Below are some records. Copy every line in them that holds "doctype".
════════
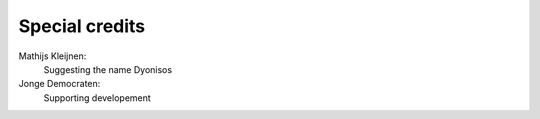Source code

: Special credits
===============
Mathijs Kleijnen: 
    Suggesting the name Dyonisos
Jonge Democraten: 
    Supporting developement

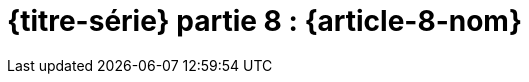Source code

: [#MDT-8]
ifeval::["{doctype}" == "book"]
= Partie 8 : {article-8-nom}
endif::[]
ifeval::["{doctype}" != "book"]
= {titre-série} partie 8 : {article-8-nom}
endif::[]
════════
OUTPUT OF THE EXERCISE:
ifeval::["{doctype}" == "book"]
ifeval::["{doctype}" != "book"]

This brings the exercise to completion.